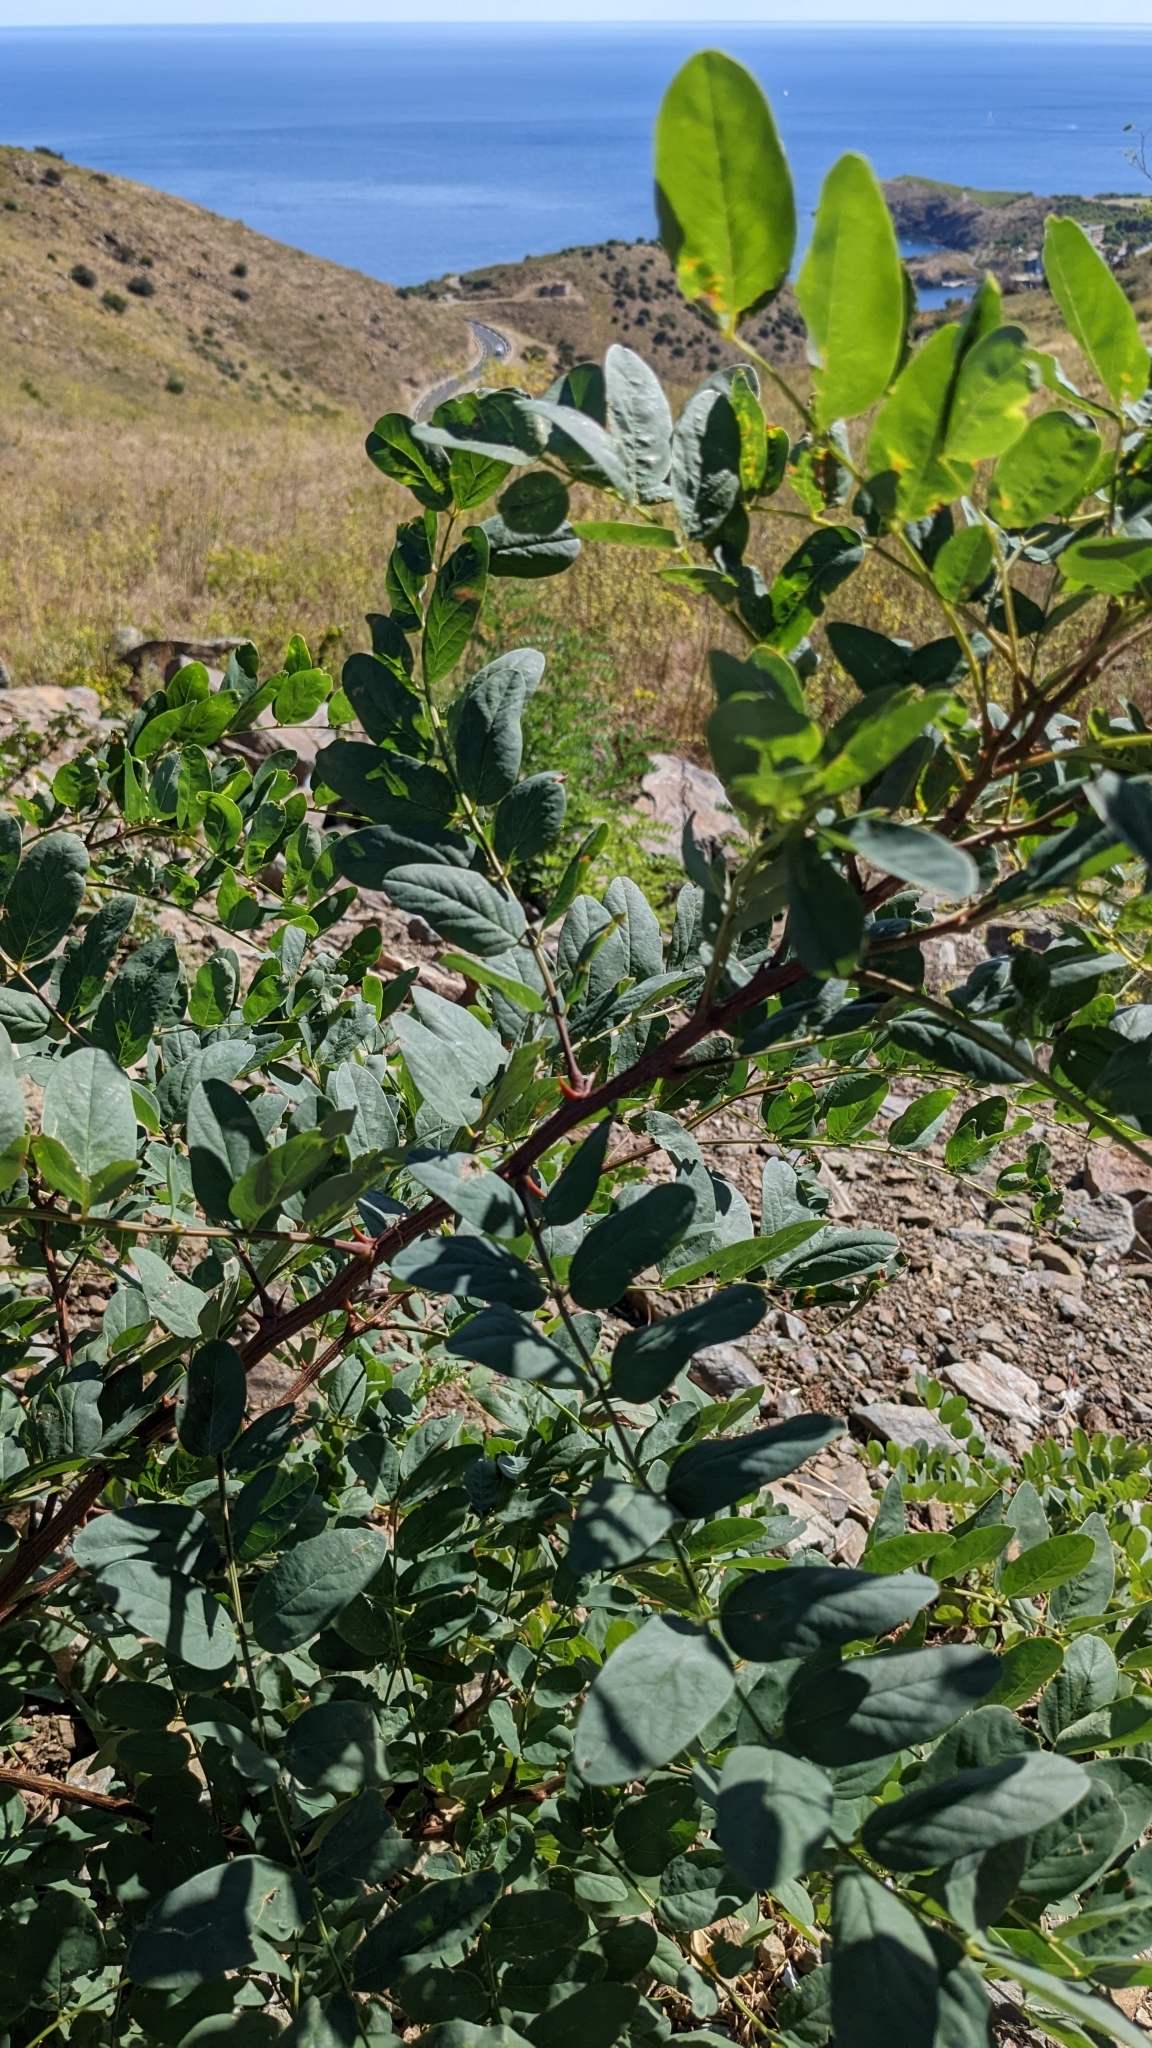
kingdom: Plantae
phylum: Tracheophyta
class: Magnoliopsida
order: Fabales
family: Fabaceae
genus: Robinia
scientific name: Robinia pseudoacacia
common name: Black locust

### [What you will do]
Reproduce every line of the entries above word for word, leaving the pictures out of your answer.

### [Answer for the task]
kingdom: Plantae
phylum: Tracheophyta
class: Magnoliopsida
order: Fabales
family: Fabaceae
genus: Robinia
scientific name: Robinia pseudoacacia
common name: Black locust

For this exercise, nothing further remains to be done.